After just 18 months on the job, Burger King's chief executive is leaving the fast food giant, citing "strategic differences" with the company's board of directors.

Bradley D. Blum had been Burger King's eighth leader in the past 15 years, a time when the nation's No. 2 fast-food chain has struggled to keep its niche between McDonald's and Wendy's, which has been closing in on the top two. In recent years, hundreds of Burger King restaurants have closed and franchisee profits have suffered. The chain has 11,220 stores, mostly franchised, and global sales last year of $11 billion.

In the same period, its rivals have grown. McDonald's, which is after the same customers as Burger King, has engineered a surprising turnaround after improving the quality of its food and refocusing its advertising. It has reported 13 consecutive months of growth.

Wendy's, too, has gained market share. That is attributed in part to its focus on more upscale customers and its image as a more healthful fast-food choice with more menu options. That has helped sales at a time healthy fare is a driving force in the restaurant industry.

Burger King's sales have improved this year under Blum, with sales rising for the past four months after the successful introduction of several new sandwiches and salads.

So some industry observers questioned whether the company's owners -- investment firm Texas Pacific Group, Bain Capital and Goldman Sachs Capital Partners -- gave Blum enough of a chance.

"Getting your arms around a business that big and that complicated in a very short order of time with a number of personalities involved can be difficult," said Dean T. Haskell, director of restaurant research for JMP Securities in San Francisco, who has no financial relationship with the company. "You really have a lack of direction and a lack of focus at the top." Burger King's board rejected the notion that it has been impatient with its top executive.

"A turnaround of this nature takes three years and that's not the issue," said Owen Blicksilver, a spokesman for the board.

Blicksilver said employee morale is improving at the chain's restaurants and that new products and advertising have helped improve sales. The board's differences with Blum did not stem from a lack of improvement, he said, but rather from divergent ideas about the future direction of the company.

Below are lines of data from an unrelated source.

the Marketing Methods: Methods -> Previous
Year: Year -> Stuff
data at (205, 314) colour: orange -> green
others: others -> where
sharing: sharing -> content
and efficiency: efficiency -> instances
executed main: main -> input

"They do own the company, so they are entitled to select the chief executive," Blicksilver said. "In the meantime, they've got a very strong management team -- seven senior managers who are very capable of running this company."

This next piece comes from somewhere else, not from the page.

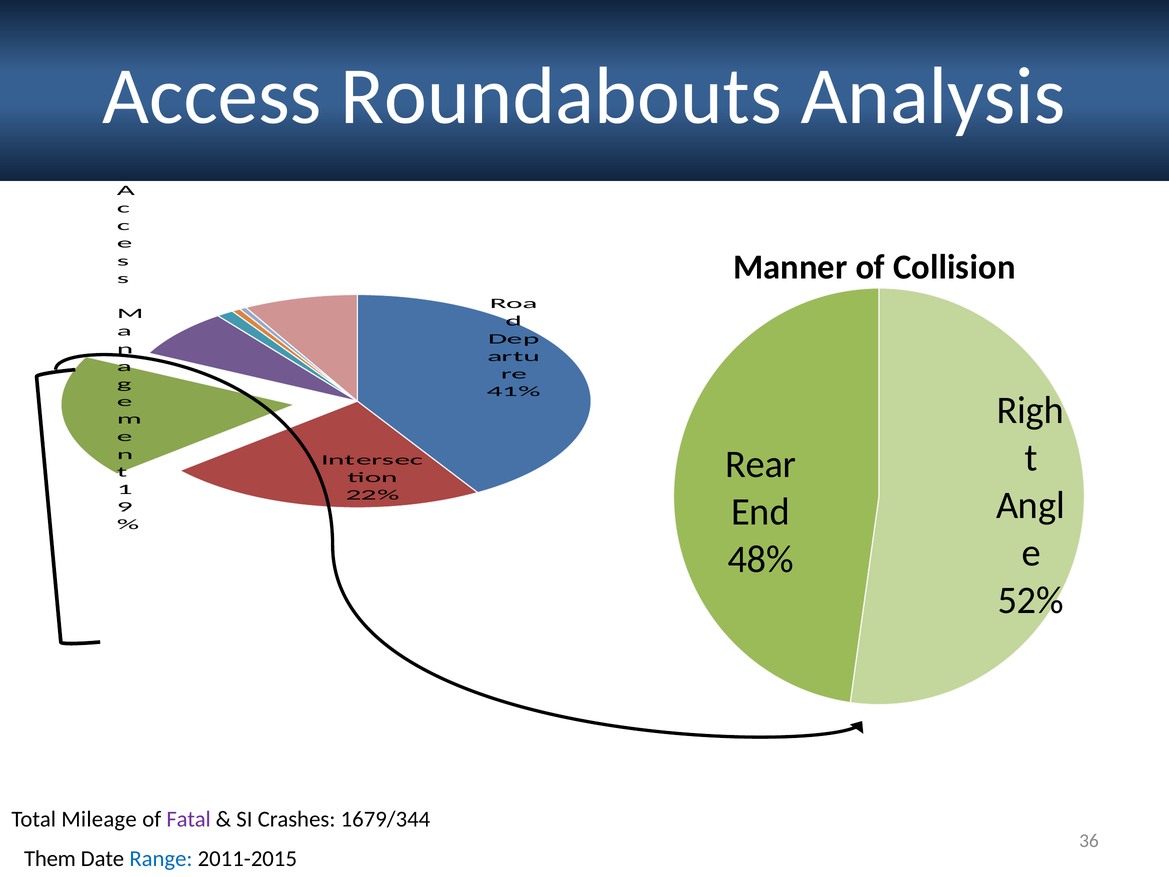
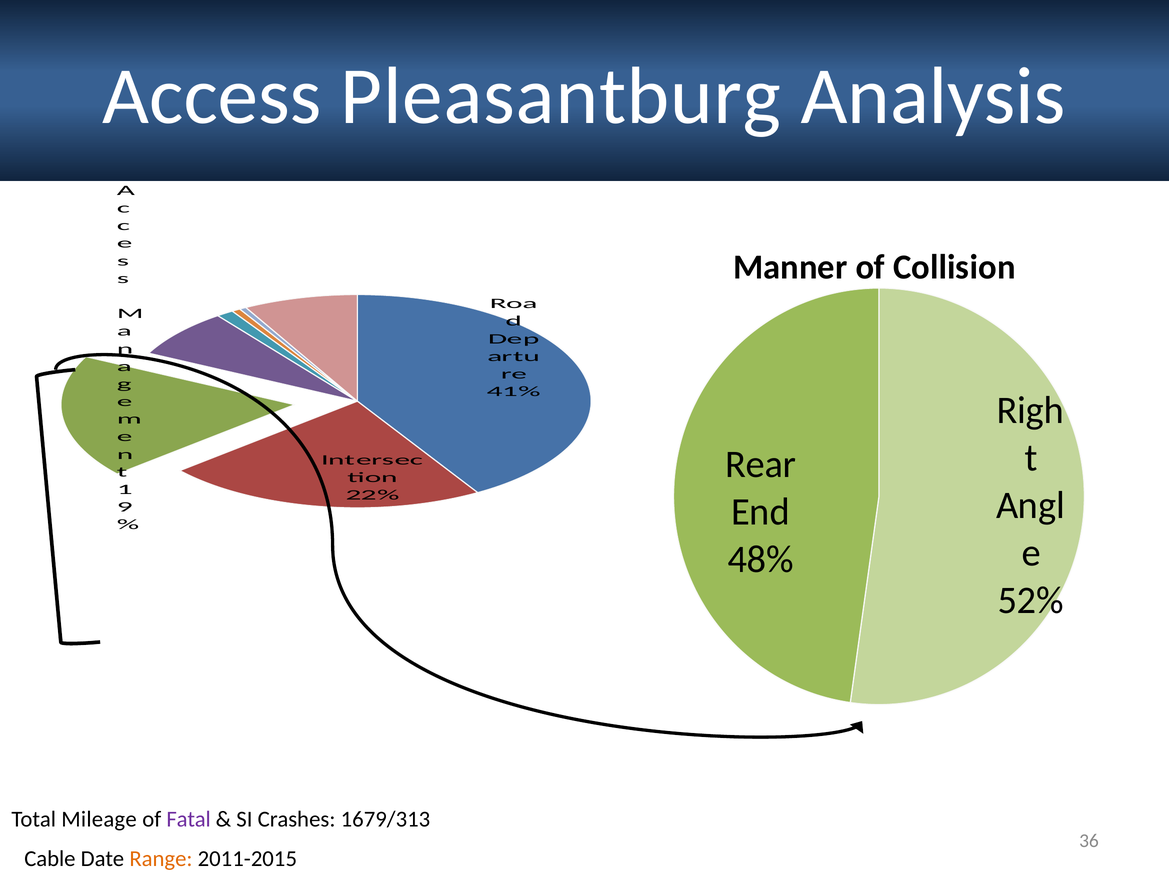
Roundabouts: Roundabouts -> Pleasantburg
1679/344: 1679/344 -> 1679/313
Them: Them -> Cable
Range colour: blue -> orange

Blum was quoted in the company announcement as saying: "While there remains much work to be done, good progress is being achieved and the team is committed to accelerating this growth. I have enjoyed my relationship with the company's many employees and franchisees and wish to thank them for their support in building the Burger King brand."

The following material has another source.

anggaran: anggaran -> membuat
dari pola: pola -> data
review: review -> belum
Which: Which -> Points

A big part of the new chief executive's role will have to be smoothing the ruffled feathers of franchisees who have been hurt by constant changes in top management, to say nothing of changes in ownership. The investment group that owns Burger King bought the company from the foreign restaurant conglomerate Diageo PLC in 2002. Blum had a sometimes testy relationship with franchisees from the time he took over, which was widely reported in industry trade publications.

The frustration of franchisees was on display this spring in the year-end financial reports of Carrols Corp., which operates 351 Burger Kings and is the company's largest franchisee.

"The performance of our Burger King restaurants suffered during 2003 from the ineffectiveness of a number of unsuccessful system-wide marketing and product initiatives," the company said in a statement, "many of which have been abandoned in the past few months." Carrols went on to express optimism about the coming introduction of premium sandwiches and salads, such as Burger King's Angus Steak burger and its grilled chicken and shrimp salads.

As it turned out, those new products have been instrumental in raising the chain's sales in recent months.

Bradley D. Blum oversaw Burger King's introduction of baguette-style chicken sandwiches and other new entrees.